Tuesday, 8th April, 2014

Kate Leo and Craig Baron enjoy a beer at the Democratic Club, after statistics released recently said people are drinking less alcohol. Kate Leo and Craig Baron enjoy a beer at the Democratic Club, after statistics released recently said people are drinking less alcohol.

By Emily Roberts

Australians are drinking less alcohol overall than any time in the previous 15 years, according to the latest figures by the Australian Bureau of Statistics.

The decrease is mainly due to a continuation of the downward trend in apparent consumption of beer, at the same time as a flattening out in wine consumption.

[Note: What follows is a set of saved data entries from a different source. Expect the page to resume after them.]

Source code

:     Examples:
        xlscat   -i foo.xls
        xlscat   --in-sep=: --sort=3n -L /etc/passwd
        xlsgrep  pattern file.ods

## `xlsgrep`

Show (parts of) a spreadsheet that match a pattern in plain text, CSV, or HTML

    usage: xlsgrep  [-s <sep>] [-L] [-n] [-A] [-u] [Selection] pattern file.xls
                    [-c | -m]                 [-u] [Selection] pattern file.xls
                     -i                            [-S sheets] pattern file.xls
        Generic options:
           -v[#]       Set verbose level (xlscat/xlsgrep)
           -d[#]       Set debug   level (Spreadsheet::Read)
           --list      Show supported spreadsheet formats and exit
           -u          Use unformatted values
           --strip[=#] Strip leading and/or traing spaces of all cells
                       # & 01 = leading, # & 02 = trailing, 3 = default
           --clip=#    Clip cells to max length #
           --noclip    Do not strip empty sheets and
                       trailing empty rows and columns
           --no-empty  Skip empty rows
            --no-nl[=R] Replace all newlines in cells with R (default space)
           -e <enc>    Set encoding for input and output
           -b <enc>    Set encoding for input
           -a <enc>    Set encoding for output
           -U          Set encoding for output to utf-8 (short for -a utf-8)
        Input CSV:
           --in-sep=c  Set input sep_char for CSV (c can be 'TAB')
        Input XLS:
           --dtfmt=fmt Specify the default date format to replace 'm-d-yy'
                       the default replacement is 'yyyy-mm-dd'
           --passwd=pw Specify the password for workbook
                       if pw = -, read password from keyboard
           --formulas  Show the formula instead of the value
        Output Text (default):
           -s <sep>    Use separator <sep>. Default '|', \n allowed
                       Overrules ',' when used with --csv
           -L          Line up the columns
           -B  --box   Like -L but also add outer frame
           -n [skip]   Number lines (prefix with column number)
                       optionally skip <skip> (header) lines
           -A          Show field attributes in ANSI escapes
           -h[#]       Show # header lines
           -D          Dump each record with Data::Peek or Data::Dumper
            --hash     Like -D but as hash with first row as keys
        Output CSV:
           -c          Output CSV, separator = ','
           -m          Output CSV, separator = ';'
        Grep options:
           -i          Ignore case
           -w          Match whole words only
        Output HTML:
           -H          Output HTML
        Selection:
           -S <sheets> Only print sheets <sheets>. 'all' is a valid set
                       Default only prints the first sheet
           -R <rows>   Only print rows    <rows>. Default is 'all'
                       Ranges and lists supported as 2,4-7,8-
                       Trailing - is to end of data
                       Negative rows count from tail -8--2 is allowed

“Across all alcoholic beverages, there were 9.9 litres of pure alcohol available for consumption in 2012-13 for every person in Australia aged 15 years and over,” said Louise Gates, Director of Health from the ABS.

“This is the lowest level since the mid-1990s.”

Ms Gates said in terms of pure alcohol, consumption of beer has more than halved since the peak in the mid-1970s, and is now at the lowest level since 1945-46.

“For wine, there has been a steady increase in people’s consumption over the long term but recently this trend appears to have plateaued, and in fact, per person consumption of wine has decreased slightly over the past three years,” she said.

“Ready-to-drink beverages have also seen a drop over the past five years, while consumption of spirits has remained relatively steady.”

However, beer still comprised the greatest proportion of all pure alcohol consumed in Australia at 41 per cent, followed by wine (37 per cent), spirits (13 per cent), and ready-to-drink beverages (7 per cent). Cider is estimated to account for a small but growing proportion, at 2 per cent.

Dean Trengove of the Mulga Hill Tavern, said decline in beer, has seen a decline in violence.

“I think there are a lot less alcohol related incidents associated with the decline in beer,” he said.

Mr Trengove said the change in drink consumption might be based on Government taxes.

“Spirits and ready to drink (RTD) beverages contain a massive amount of sugar, as well as massive amounts of alcohol

“I think there has been a shift from traditional beer to high volume spirits.”

Mr Trengove said despite the shift, it doesn’t mean people are being responsible.

“Also if you tax something out of existence, people will find a cheaper option - that could possibly be drugs,” he said.

“People will find a way to get around taxes and legislation.

“You can’t legislate against stupidity - if people want to do things, they will do it.”

Education was the most important tool against alcohol related incidents.

“I think more needs to be done in the way of education rather than restriction, then let them make their own decisions once they’ve got all the information.

“People need to remember it’s all about being responsible.”

Mr Trengove said it was important to remember that pubs and clubs provide a service.

“We are providing a service with entertainment, food, beverages, social atmosphere and jobs.

“I think it is a huge advantage to be able to train young people and give them options to be chefs or hospitality staff.”